Which lines of the entries contain the string "Example"? Copy each of them.

Dataset entries:
• • • • • • •

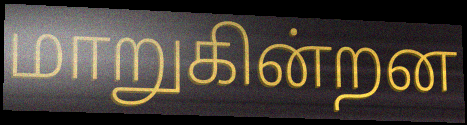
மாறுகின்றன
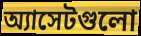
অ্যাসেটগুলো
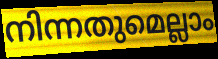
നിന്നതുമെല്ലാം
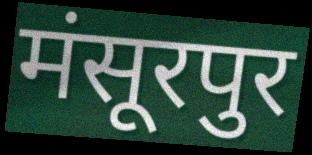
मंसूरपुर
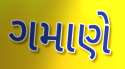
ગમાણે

• • • • • • •

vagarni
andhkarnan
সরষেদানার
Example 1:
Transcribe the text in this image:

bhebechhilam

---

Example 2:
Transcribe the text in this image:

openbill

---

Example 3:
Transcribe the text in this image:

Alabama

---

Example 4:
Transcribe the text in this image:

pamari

• • • • • • •

- FINISHED EXERCISE:
Example 1:
Example 2:
Example 3:
Example 4:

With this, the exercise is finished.